What is common to all these uses of ‘natural media’ is that no artificial or technical medium is needed to connect and communicate. Human face-to-face interaction is the most natural and fundamental way to communicate, and yet it is a complex mix of finely coordinated bodily movements, speech sounds, mimics, gaze, posture, and so forth. It concerns all of us, and understanding the principles – and the beauty – of it, remains one of the big challenges of personal and scientific inquiry. In the era of electronic media, another crucial task is to preserve some of the intuitiveness and naturalness in technological and virtual environments (e.g., mobile communication, gesture-based interfaces, serious games, etc.).
Class presentations and discussions will concern the multimodal nature of language and interaction in various settings. One of the guiding questions is how the different natural media are used in everyday communication, and what the advantages and limits of each medium seem to be. What can gestures do that spoken language cannot achieve as easily? And what does this tell us about human cognition and behavior? We will gain insights into body-based aspects of numerical cognition and in how hearing-impaired and deaf people communicate with sign language. Another central interest is to see how RWTH scholars from various disciplines draw on their expertise to investigate the forms and functions of natural media in different contexts. For example, what happens in people’s heads when language or motor skills break down due to brain damage? We will also discuss concepts and methods used to develop interactive, communicating robots. Along the way, students will become familiar with the methods and tools researchers use to examine human cognitive and communicative behavior, such as audio/video analysis, experimental design, and brain imaging.
Introduction; what is a science slam?
Survival Semiotics: Understanding natural and cultural signs
Prof. Dr. Irene Mittelberg
Linguistics & Cognitive Semiotics; IfAAR & SignGes
Speech in Rooms
Prof. Dr. Michael Vorländer
Institute for Technical Acoustics
American Sign Language: Insights from Psycholinguistics
Dr. Chris Brozdowski
Human Technology Center, SignGes, Informatics 5
Two sides of Human-Agent-Interaction: Creating engaging artificial agents and using them as a testbed to study human communication
Prof. Dr. Astrid Rosenthal-von der Pütten
Chair Individual and Technology; Human Technology Centre
Hands, numbers, and counting: Behavioral and brain activation studies
Prof. Dr. Klaus Willmes-von Hinckeldey
Dept. of Neurology, University Hospital RWTH Aachen, & SignGes
Introduction to German Sign Language and Culture in German Sign Language (DGS)
Ege Karar (accompanied by simultaneous interpreting into spoken English)
RWTH Aachen Center for Sign Language and Gesture (SignGes)
Science slam competition
Language of instruction
To give all students the opportunity to benefit from an international group of students (and lecturers), all lectures and discussions will be held in English. During the discussion sessions, questions and answers may be translated. The English readings to prepare for the lectures will be at a manageable level.

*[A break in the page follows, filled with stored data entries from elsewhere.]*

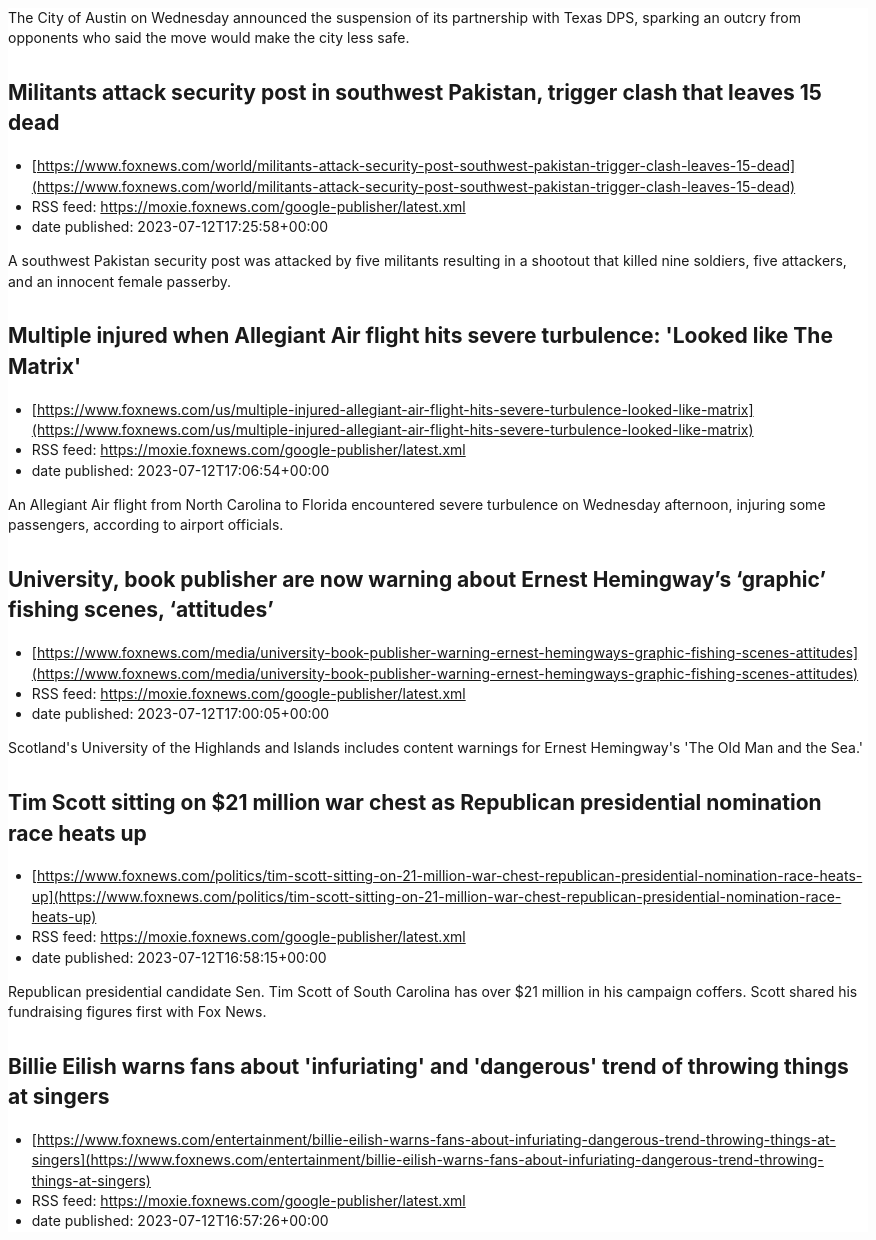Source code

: The City of Austin on Wednesday announced the suspension of its partnership with Texas DPS, sparking an outcry from opponents who said the move would make the city less safe.

## Militants attack security post in southwest Pakistan, trigger clash that leaves 15 dead
 - [https://www.foxnews.com/world/militants-attack-security-post-southwest-pakistan-trigger-clash-leaves-15-dead](https://www.foxnews.com/world/militants-attack-security-post-southwest-pakistan-trigger-clash-leaves-15-dead)
 - RSS feed: https://moxie.foxnews.com/google-publisher/latest.xml
 - date published: 2023-07-12T17:25:58+00:00

A southwest Pakistan security post was attacked by five militants resulting in a shootout that killed nine soldiers, five attackers, and an innocent female passerby.

## Multiple injured when Allegiant Air flight hits severe turbulence: 'Looked like The Matrix'
 - [https://www.foxnews.com/us/multiple-injured-allegiant-air-flight-hits-severe-turbulence-looked-like-matrix](https://www.foxnews.com/us/multiple-injured-allegiant-air-flight-hits-severe-turbulence-looked-like-matrix)
 - RSS feed: https://moxie.foxnews.com/google-publisher/latest.xml
 - date published: 2023-07-12T17:06:54+00:00

An Allegiant Air flight from North Carolina to Florida encountered severe turbulence on Wednesday afternoon, injuring some passengers, according to airport officials.

## University, book publisher are now warning about Ernest Hemingway’s ‘graphic’ fishing scenes, ‘attitudes’
 - [https://www.foxnews.com/media/university-book-publisher-warning-ernest-hemingways-graphic-fishing-scenes-attitudes](https://www.foxnews.com/media/university-book-publisher-warning-ernest-hemingways-graphic-fishing-scenes-attitudes)
 - RSS feed: https://moxie.foxnews.com/google-publisher/latest.xml
 - date published: 2023-07-12T17:00:05+00:00

Scotland&apos;s University of the Highlands and Islands includes content warnings for Ernest Hemingway&apos;s &apos;The Old Man and the Sea.&apos;

## Tim Scott sitting on $21 million war chest as Republican presidential nomination race heats up
 - [https://www.foxnews.com/politics/tim-scott-sitting-on-21-million-war-chest-republican-presidential-nomination-race-heats-up](https://www.foxnews.com/politics/tim-scott-sitting-on-21-million-war-chest-republican-presidential-nomination-race-heats-up)
 - RSS feed: https://moxie.foxnews.com/google-publisher/latest.xml
 - date published: 2023-07-12T16:58:15+00:00

Republican presidential candidate Sen. Tim Scott of South Carolina has over $21 million in his campaign coffers. Scott shared his fundraising figures first with Fox News.

## Billie Eilish warns fans about 'infuriating' and 'dangerous' trend of throwing things at singers
 - [https://www.foxnews.com/entertainment/billie-eilish-warns-fans-about-infuriating-dangerous-trend-throwing-things-at-singers](https://www.foxnews.com/entertainment/billie-eilish-warns-fans-about-infuriating-dangerous-trend-throwing-things-at-singers)
 - RSS feed: https://moxie.foxnews.com/google-publisher/latest.xml
 - date published: 2023-07-12T16:57:26+00:00
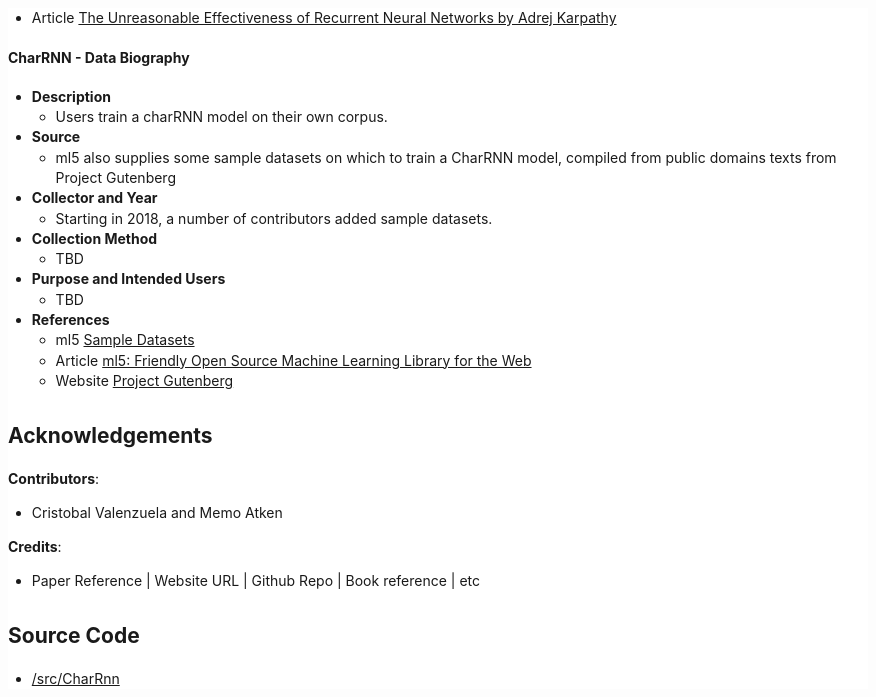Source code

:   - Article [The Unreasonable Effectiveness of Recurrent Neural Networks by Adrej Karpathy](http://karpathy.github.io/2015/05/21/rnn-effectiveness/)

#### CharRNN - Data Biography

- **Description**
  - Users train a charRNN model on their own corpus.
- **Source**
  - ml5 also supplies some sample datasets on which to train a CharRNN model, compiled from public domains texts from Project Gutenberg
- **Collector and Year**
  - Starting in 2018, a number of contributors added sample datasets.
- **Collection Method**
  - TBD
- **Purpose and Intended Users**
  - TBD
- **References**
  - ml5 [Sample Datasets](https://github.com/ml5js/ml5-data-and-models/tree/master/datasets/text)
  - Article [ml5: Friendly Open Source Machine Learning Library for the Web](https://medium.com/ml5js/ml5-friendly-open-source-machine-learning-library-for-the-web-e802b5da3b2)
  - Website [Project Gutenberg](http://www.gutenberg.org/)

## Acknowledgements

**Contributors**:
  * Cristobal Valenzuela and Memo Atken

**Credits**:
  * Paper Reference | Website URL | Github Repo | Book reference | etc

## Source Code

* [/src/CharRnn]()
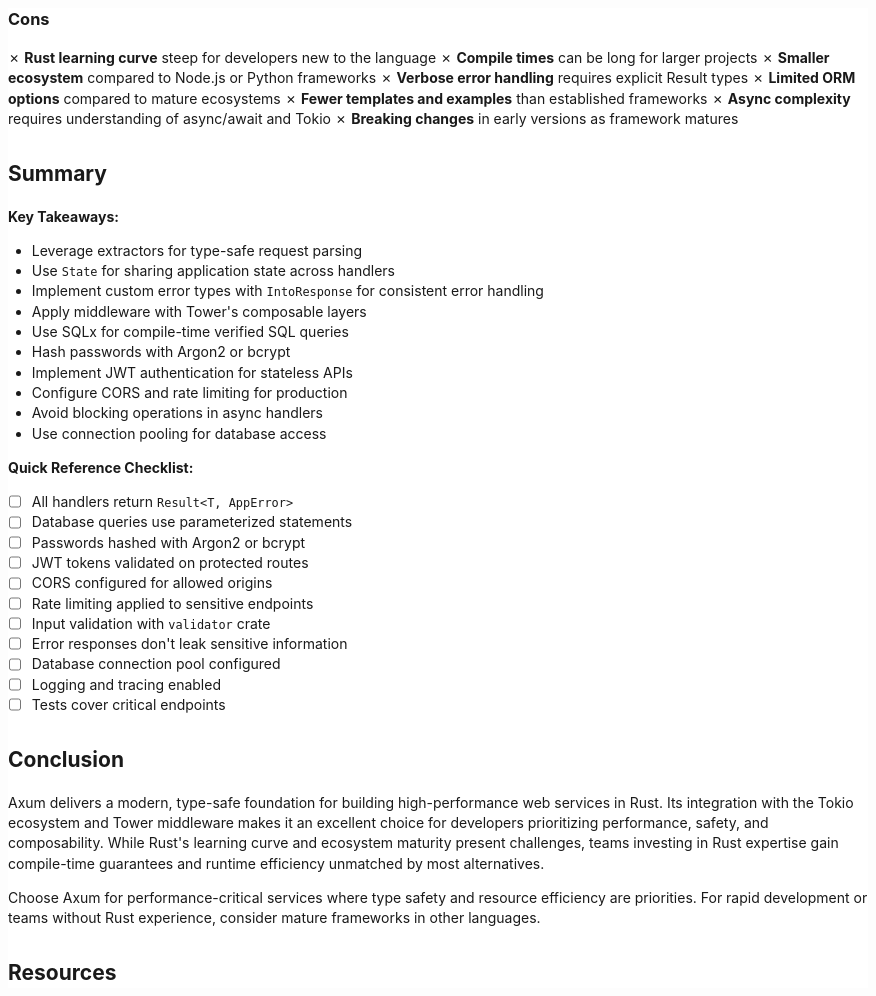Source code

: ### Cons
✗ **Rust learning curve** steep for developers new to the language
✗ **Compile times** can be long for larger projects
✗ **Smaller ecosystem** compared to Node.js or Python frameworks
✗ **Verbose error handling** requires explicit Result types
✗ **Limited ORM options** compared to mature ecosystems
✗ **Fewer templates and examples** than established frameworks
✗ **Async complexity** requires understanding of async/await and Tokio
✗ **Breaking changes** in early versions as framework matures

## Summary

**Key Takeaways:**
- Leverage extractors for type-safe request parsing
- Use `State` for sharing application state across handlers
- Implement custom error types with `IntoResponse` for consistent error handling
- Apply middleware with Tower's composable layers
- Use SQLx for compile-time verified SQL queries
- Hash passwords with Argon2 or bcrypt
- Implement JWT authentication for stateless APIs
- Configure CORS and rate limiting for production
- Avoid blocking operations in async handlers
- Use connection pooling for database access

**Quick Reference Checklist:**
- [ ] All handlers return `Result<T, AppError>`
- [ ] Database queries use parameterized statements
- [ ] Passwords hashed with Argon2 or bcrypt
- [ ] JWT tokens validated on protected routes
- [ ] CORS configured for allowed origins
- [ ] Rate limiting applied to sensitive endpoints
- [ ] Input validation with `validator` crate
- [ ] Error responses don't leak sensitive information
- [ ] Database connection pool configured
- [ ] Logging and tracing enabled
- [ ] Tests cover critical endpoints

## Conclusion

Axum delivers a modern, type-safe foundation for building high-performance web services in Rust. Its integration with the Tokio ecosystem and Tower middleware makes it an excellent choice for developers prioritizing performance, safety, and composability. While Rust's learning curve and ecosystem maturity present challenges, teams investing in Rust expertise gain compile-time guarantees and runtime efficiency unmatched by most alternatives.

Choose Axum for performance-critical services where type safety and resource efficiency are priorities. For rapid development or teams without Rust experience, consider mature frameworks in other languages.

## Resources
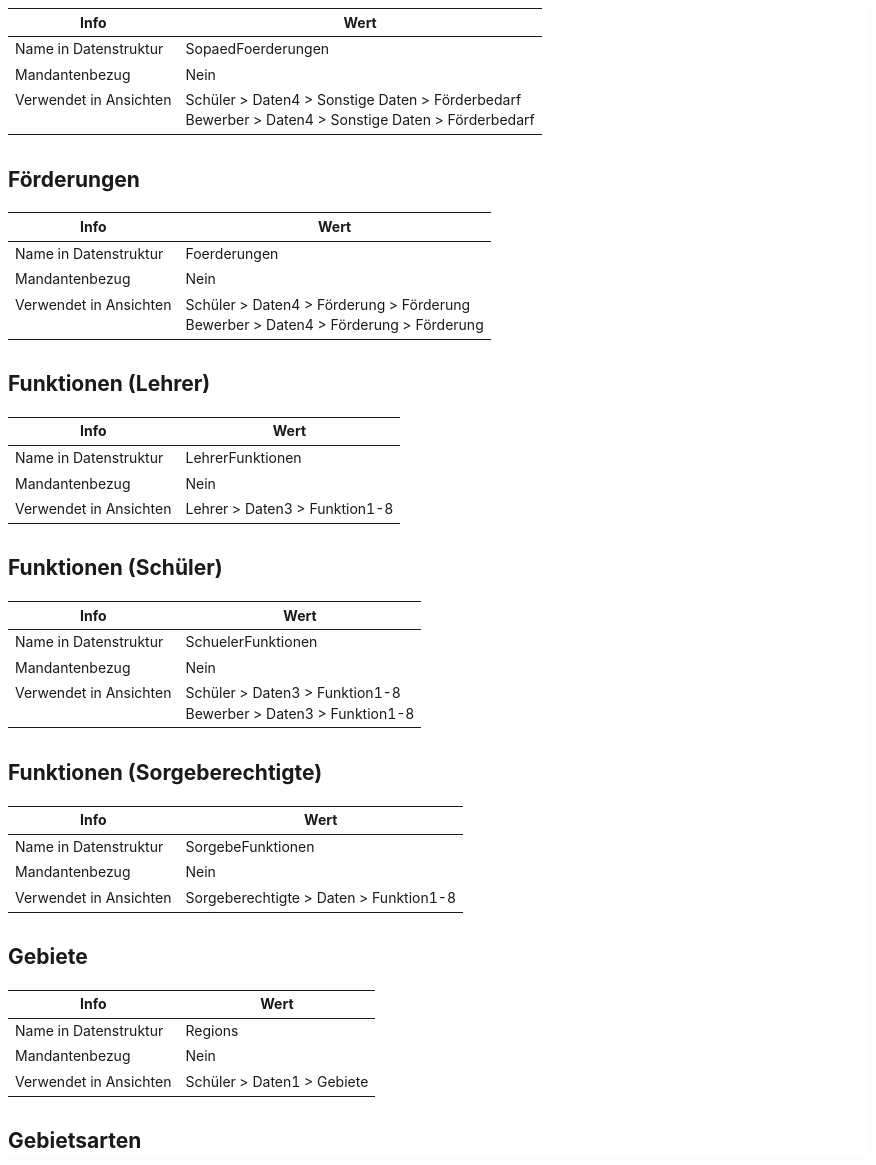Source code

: Info|Wert			
---|---			
Name in Datenstruktur |	SopaedFoerderungen		
Mandantenbezug|	Nein		
Verwendet in Ansichten|		Schüler > Daten4 > Sonstige Daten > Förderbedarf <br/>Bewerber > Daten4 > Sonstige Daten > Förderbedarf	
			
## Förderungen		

Info|Wert			
---|---			
Name in Datenstruktur |	Foerderungen		
Mandantenbezug|		Nein	
Verwendet in Ansichten|	  Schüler > Daten4 > Förderung > Förderung<br/>Bewerber > Daten4 > Förderung > Förderung		
			
## Funktionen (Lehrer)			

Info|Wert				
---|---				
Name in Datenstruktur |	LehrerFunktionen			
Mandantenbezug|		Nein		
Verwendet in Ansichten|	  	Lehrer > Daten3 > Funktion1-8		
				
## Funktionen (Schüler)			

Info|Wert				
---|---				
Name in Datenstruktur |		SchuelerFunktionen		
Mandantenbezug|	  Nein			
Verwendet in Ansichten|	  Schüler > Daten3 > Funktion1-8 <br/>Bewerber > Daten3 > Funktion1-8			
				
## Funktionen (Sorgeberechtigte)			

Info|Wert				
---|---				
Name in Datenstruktur |	SorgebeFunktionen			
Mandantenbezug|		Nein		
Verwendet in Ansichten|	  Sorgeberechtigte > Daten >   Funktion1-8			
				
## Gebiete			

Info|Wert				
---|---				
Name in Datenstruktur |	Regions			
Mandantenbezug|		Nein		
Verwendet in Ansichten|	  Schüler > Daten1 > Gebiete			
				
## Gebietsarten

Participants are expected to do the assigned readings as class preparation and to actively engage in discussions.
– For a ‘Teilnahmenachweis’ (0 CPs), one missed class is allowed.
– To earn credits for a ‘Leistungsnachweis’ (3 CPs), each student is further asked to participate in a science slam competition and prepare a performance on one of the topics treated during the semester (in groups of 2 or 3 students).
More information will be provided in class.